Locking Down But Not Away

I sit here wanting to express my thoughts out onto the screen. The fingers move across the keyboard and I want to express everything on my mind. Then I wonder if this is for me or whether this will be read by other people. This is just another way of venting out grief that seems to be shredding me from within. People think that with the passing of time grief and pain become easier to bear. I stand witness with those people. Because I have been through hell and back with many episodes of death and loss, I know that I survived through it all. Time is a great healer. But what people tend to forget is that time is relative, just like pain is relative.

Einstein spoke about it a long time ago. One minute with a loved one seems like a minute, one minute under the dentist’s drill seems like an hour. Pain for me is a constant. It was unbearable a month ago. I felt as though my insides were being torn apart and I was physically being drawn and quartered. For my family, I tried doing things that I was before my heart broke. I went through the motions. I tried to prevent the number of times I broke down before them. My aunt keeps asking me, ‘how are you today?’ and I have told her to not do so. I know she is worried about me – my mom, sis, partner all are … but we all think that if outwardly the wounds do not show, they are healing.

I let them think that. It’s easier on them.

My best friend tells me I have to think about myself. I have to strengthen my heart. Stop repeating love. But I also know that people are not capable of change. They are capable of trying to change. They are capable of adapting. If I move to Canada, I’ll never like the climate. But I will learn to live with it. I will always be someone who loves the heat more than the cold though. For love, I will be capable of doing so. And when my heart breaks, I will not be able to get rid of the pain so easy.

One very important reason being that I do fall in love easily. But when I do, I am all in. Forever. Falling out of love is a phrase I have never believed in. If someone does fall out of love, I don’t think they really understood what it means to love, in the first place. Break ups happen because we forget to think about the other. We put ourselves first. We tend to confuse self-respect with being selfish. We confuse love with self-love. Our world has become so politically correct, that there is now a back lash against it with the upliftment of autocracy. We have forgotten that the world is made of different people, different organisms. We have to accept that there will be differences, and accepting the differences makes us humane. Sympathy is not the same as empathy.

The days pass by, and I had two lovers. I have always been open about my heart. I have always been honest, not just with myself, and with the people I love, but with the world, to whom I owe not a great deal of explanation. Today, I sit alone. Heart break and death have taken away what I cherished. I do look at the spaces I am left with. I see my mother, my kids, my sister, my aunt. All who rally around my grief and try to lift me out of it. My grief is selfish – and where there was a flood, there is now a quagmire. It’s like a black hole. Anything I put in, gets swallowed.

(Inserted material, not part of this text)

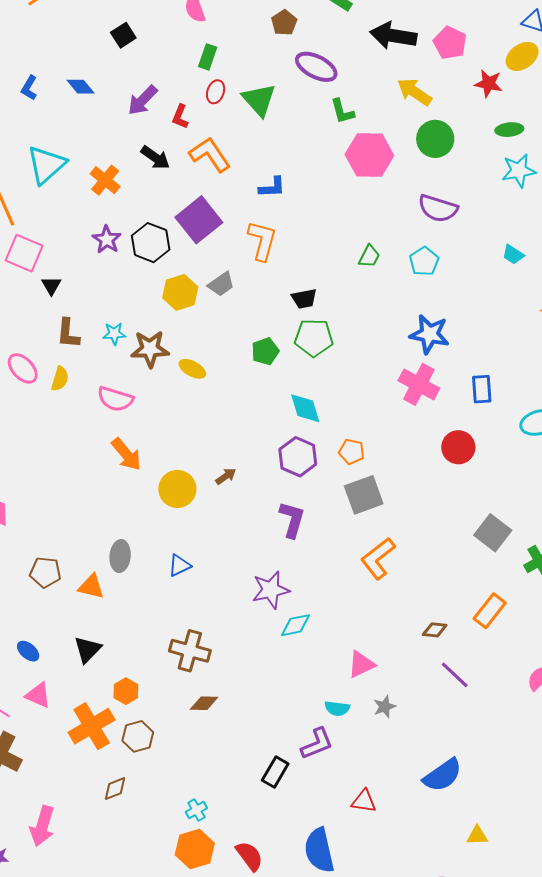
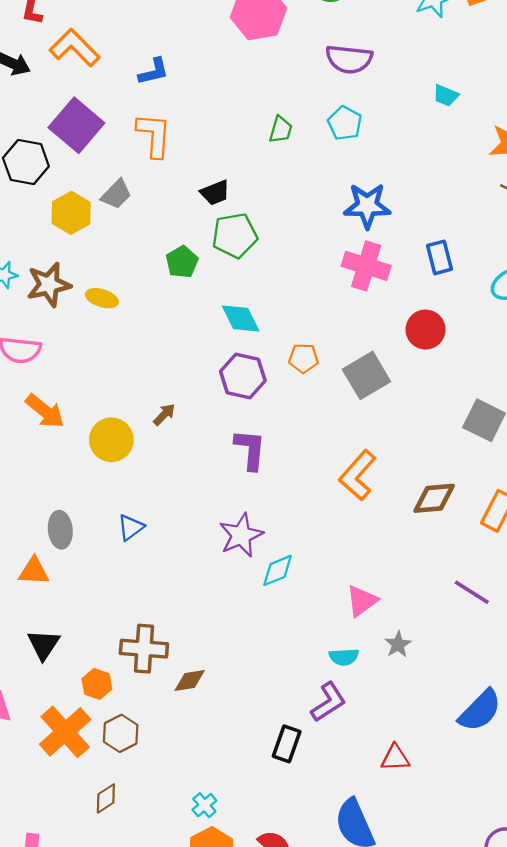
gray square: (364, 495) -> (366, 375), moved
brown diamond: (435, 630) -> (434, 498), moved, size x1.5
brown cross: (190, 651) -> (144, 649), moved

Yet, I also know that the panic attacks have stopped. The breathlessness takes over in bursts, and is over soon. I go onto social media, because diverting my mind and energy, in a state of lockdown is all I am left with. I have reached out to those who care. But in time, their caring wanes, because their lives do not stop just because mine has come to a grinding halt in space and time. The lockdown happens within now. Because I am tired of also reaching out, and repeating the grief, that has drained me.

Strangers ask me to smile, be the person social media has come to know me as… My family wishes me to just be me. But I am not me, right now. Right now, I am a wound. The wound was raw. Now it just seethes. It hasn’t closed. Not by a long shot. If it is touched, it throbs and I cry out. But I have learnt the art of bandaging. So, people can see the bandaging, they have no clue about what’s happening underneath it. They may choose to address it. They may not. It doesn’t matter really. Because love itself caused the wound, I can hardly expect the healing to come from any other than my own capacity to love.

Have I learnt from this? I have learnt that I have what it takes to withstand it. Grieving has made me sure of my capacity to love. My heart will not freeze. It is not capable of it. It can never build a castle of ice. It can never solidify. And I will never apologize for being able to keep loving who I have loved. I will never feel sorry for the fact that I will be able to love again.